Loro, per esempio, che avevano vissuto tutta la vita in una città che si è chiamata con tre nomi diversi, San Pietroburgo, Pietrogrado, Leningrado e ancora San Pietroburgo, e avevano conosciuto, in quella città, molti di quelli che si erano occupati di letteratura, e con alcuni di questi non avevano un rapporto molto amichevole, e di uno di questi, in particolare, uno scrittore russo che si chiama Sergej Dovlatov dicevano che era, cito: «Una merda», loro, quando ho saputo che sarebbero venuti ospiti in casa mia, io, che avevo all’epoca una ventina di libri di e su Sergej Dovlatov, che è uno scrittore che mi piaceva e mi piace ancora moltissimo, io mi ricordo che avevo pensato che non potevo far loro lo sgarbo di fargli trovare nella stanza dove dormivano dei libri di Sergej Dovlatov che loro consideravano, cito ancora: «Una merda», e avevo trovato un nascondiglio temporaneo per quella ventina di libri che ancora oggi ho qui davanti a me nella mia libreria.

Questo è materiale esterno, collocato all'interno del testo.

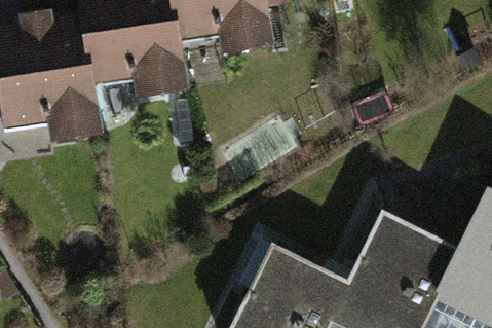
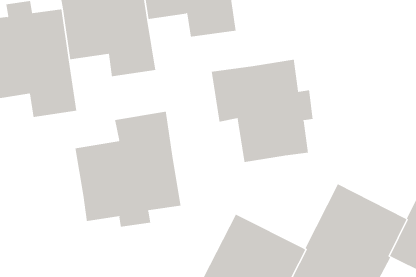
building: none -> [211,59,313,163]
building: none -> [75,111,181,227]

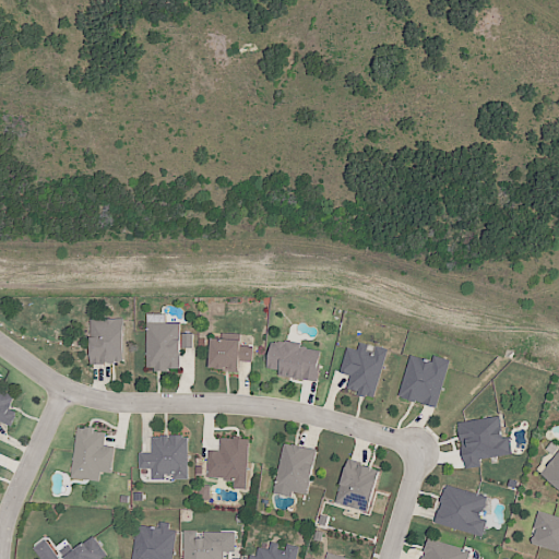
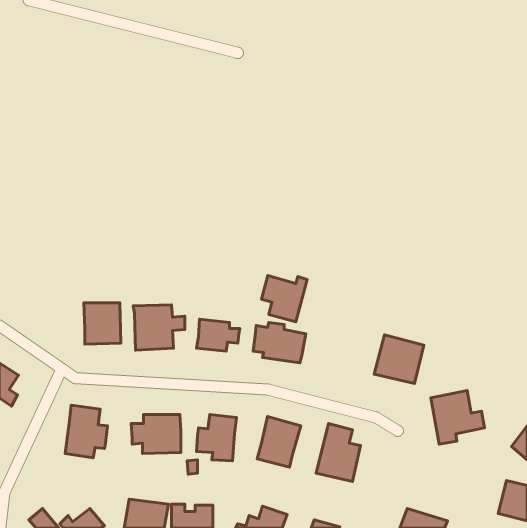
building: [335,346,383,395] -> [262,275,307,322]
building: [433,481,488,533] -> none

Ma cosa c’entra il calcio?, direte forse voi.
Ci arrivo.
Il caso ha voluto che i miei due amici russi fossero ancora ospiti a casa mia il 25 maggio del 2005, che è il giorno in cui c’è stata la finale della Champions League tra Milan e Liverpool. Io, da giovane, prima di ridurmi come adesso, a tener solo per il Parma, tenevo anche per il Milan, e quel 25 maggio del 2005, se non avessi avuto a casa mia quei due letterati russi, probabilmente sarei andato a casa di un mio amico italiano non letterato a vedere la partita con la sua televisione, ma allora, sentendomi responsabile del soggiorno bolognese dei miei cari amici russi, ero rimasto a casa con loro, e, durante una cena e un dopocena nel corso dei quali amabilmente conversavamo di cinema e letteratura russi e sovietici, io, a basso volume, avevo tenuto accesa la radio che dava la radiocronaca della finale di Champions League, che era cominciata benissimo, per noi che, un po’, tenevamo per il Milan: al primo minuto del primo tempo aveva segnato Maldini, al trentottesimo del primo tempo aveva raddoppiato Crespo, al quarantaquattresimo del primo tempo aveva triplicato Crespo. Tre a zero. Con due gol di Crespo che aveva giocato anche nel Parma. Io stavo benissimo. Mi sentivo un po’ Fantozzi, a sentir la partita senza farmi accorgermene, ma stavo benissimo lo stesso. Poi è cominciato il secondo tempo. Gerrard, Šmicer, Alonso. Tre a tre. Tre gol in sei minuti. E poi niente. Fino alla fine. Supplementari. E niente neanche nei supplementari. Rigori. Ecco.
Sentire perdere il Milan ai rigori la finale di coppa dei campioni, dopo essere stato in vantaggio tre a zero, e facendo finta di continuare a essere di ottimo umore, a distanza di tredici anni lo posso confessare, non è stato bello, e credo di poter confessare anche un’altra cosa, che io, i gol di quella partita lì, quello di Maldini, i due di Crespo, quello di Gerrard, di Šmicer e di Alonso e i nove rigori che hanno tirato alla fine, tre gol e un errore del Liverpool, due gol e tre errori del Milan, io non li ho mai visti e credo che non li vedrò mai in vita mai.
Anche per scrivere questa serie sulle dieci partite più interessanti tra tutte quelle che ho visto (o sentito) nella mia vita, io di solito, per le partite delle quali ho parlato finora, andavo a rivedere la fasi salienti, come si dice, su youtube, per questa, no, non so come mai. Ho tanti di quei libri da leggere, in questo periodo. Sarà forse per quello. Ho un sacco di cose da fare. Sono così impegnato.